• Documento:
━━━━━━━━━━━━━━━━
Julio Guillén Navarro, Los Animeros de Caravaca: tradición musical y revitalización en las cuadrillas del sureste español, Caravaca de la Cruz, Murcia: Gollarín, 2019, 401 pp. + Un cedé con Ejemplos sonoros.

Caravaca de la Cruz es una ciudad que cuenta hoy con unos veinticinco mil habitantes, y que está situada en las estribaciones de la Sierra de Mojantes, en el interior de la Región de Murcia. Su nombre resultará más que familiar a todas las personas practicantes o conocedoras o estudiosas de la religiosidad popular en el espacio ibérico, porque en su Basílica del Real Alcázar de la Vera Cruz se conserva un relicario en cuyo interior se guarda la que la tradición dice que es una parte del Lignum Crucis o cruz en que murió Cristo. El perfil de cruz patriarcal del relicario ha sido replicado durante siglos en millones de dibujos, pinturas, impresos, maderas, metales y moldes, que han recibido tradicionalmente, en España, el nombre de cruces de Caravaca, y que han tenido todo tipo de usos no solo religiosos, sino también mágico-místicos. Fue creencia tradicional en pueblos de toda España, por poner un solo ejemplo, que los saludadores o curanderos carismáticos podían ser reconocidos desde el momento del nacer, porque tenían una cruz de Caravaca inscrita en el velo del paladar.

La ciudad murciana es notable por más razones, por supuesto; entre ellas porque es la sede de la Hermandad de Ánimas de Caravaca de la Cruz, o de los Animeros de Caravaca, si se prefiere: un micromundo complejo, caleidoscópico, cuyos miembros son cantores e instrumentistas que cultivan un amplio repertorio de música religiosa y de música profana de carácter tradicional y popular. Se trata de una institución que ha llegado a un grado de identificación insólito (aunque no desprovista de vaivenes y hasta de enfoques y actitudes diversos e incluso contrapuestos en lo que se refiere a sus propias identidad y actividad) con el pueblo en que tiene su raíz.

La Hermandad de Ánimas de Caravaca es un caso muy destacable entre muchos, porque fue el primero en resurgir en la década de 1970, tras su apagamiento durante la posguerra; y porque ha sido un modelo para otros grupos, dentro de la densa trama de cuadrillas de música popular que tienen actividad en una gran cantidad de pueblos y ciudades del sureste español, en una «zona que comprende la comarca de Los Vélez de Almería, la actual Región de Murcia y otras zonas cercanas de las provincias de Granada, Jaén y Albacete desde aproximadamente el siglo XVI hasta principios o mediados del siglo XX» (informa la p. 34 del libro). La tradición de los Animeros o cuadrilleros de Caravaca está además estrechamente conectada con la de los auroros murcianos.
━━━━━━━━━━━━━━━━
• Instrucciones de tareas:
1: Según el texto sobre los Animeros de Caravaca, ¿en qué década resurgió la Hermandad de Ánimas de Caravaca?
2: Resume en dos oraciones el texto sobre los Animeros de Caravaca.
Para estas tareas no hacen falta los registros.

• Datos en bruto:
━━━━━━━━━━━━━━━━
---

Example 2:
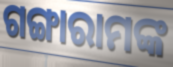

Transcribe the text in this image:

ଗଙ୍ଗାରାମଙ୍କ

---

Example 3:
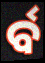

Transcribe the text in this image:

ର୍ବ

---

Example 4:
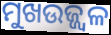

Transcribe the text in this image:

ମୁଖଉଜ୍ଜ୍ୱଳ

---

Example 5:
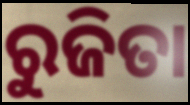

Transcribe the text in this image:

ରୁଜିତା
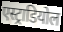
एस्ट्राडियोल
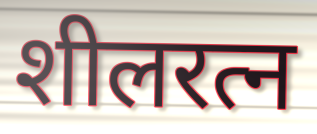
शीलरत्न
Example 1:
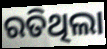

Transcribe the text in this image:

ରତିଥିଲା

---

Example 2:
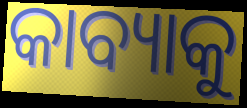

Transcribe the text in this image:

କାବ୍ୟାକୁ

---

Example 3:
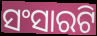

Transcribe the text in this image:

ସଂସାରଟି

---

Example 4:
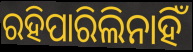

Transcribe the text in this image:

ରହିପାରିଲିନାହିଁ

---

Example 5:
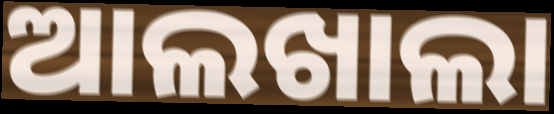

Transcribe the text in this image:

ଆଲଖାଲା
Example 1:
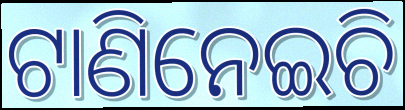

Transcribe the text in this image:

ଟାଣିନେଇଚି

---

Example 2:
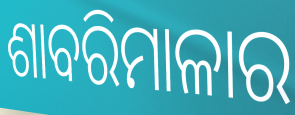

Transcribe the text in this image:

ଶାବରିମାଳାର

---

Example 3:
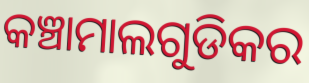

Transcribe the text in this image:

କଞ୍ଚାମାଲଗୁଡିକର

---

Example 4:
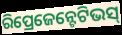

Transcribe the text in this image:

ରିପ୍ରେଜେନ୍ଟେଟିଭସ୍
━━━━━━━━━━━━━━━━
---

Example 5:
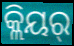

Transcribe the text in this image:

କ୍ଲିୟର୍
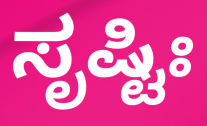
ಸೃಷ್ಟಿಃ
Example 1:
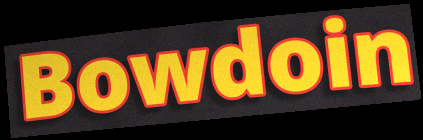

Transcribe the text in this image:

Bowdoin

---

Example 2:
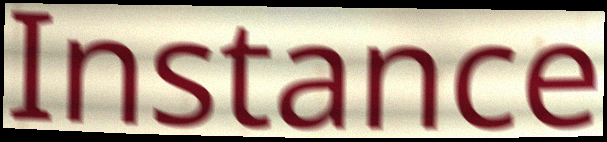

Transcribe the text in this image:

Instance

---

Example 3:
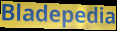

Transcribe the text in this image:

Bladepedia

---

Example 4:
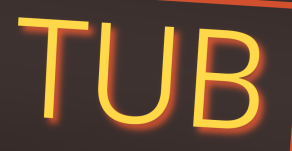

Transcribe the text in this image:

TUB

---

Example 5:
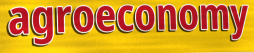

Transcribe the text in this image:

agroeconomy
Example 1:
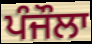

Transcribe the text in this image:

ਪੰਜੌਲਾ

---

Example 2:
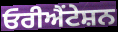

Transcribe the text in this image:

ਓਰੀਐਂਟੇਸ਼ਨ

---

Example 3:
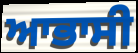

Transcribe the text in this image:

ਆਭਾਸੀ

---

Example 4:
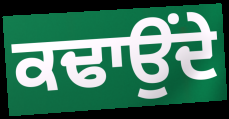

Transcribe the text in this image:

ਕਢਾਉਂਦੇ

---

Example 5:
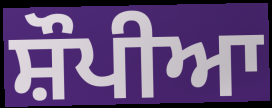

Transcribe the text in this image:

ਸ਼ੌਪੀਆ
━━━━━━━━━━━━━━━━
• Soluciones por tarea:
1: En la década de 1970, tras su apagamiento durante la posguerra.

2: Caravaca de la Cruz, ciudad del interior de la Región de Murcia con unos veinticinco mil habitantes, es conocida por el relicario de su basílica, que según la tradición guarda una parte del Lignum Crucis y cuyo perfil se ha replicado durante siglos en las llamadas cruces de Caravaca. La ciudad es también sede de la Hermandad de Ánimas, cuyos cantores e instrumentistas cultivan música religiosa y profana tradicional, y que fue la primera en resurgir en la década de 1970 y ha servido de modelo a otras cuadrillas del sureste español.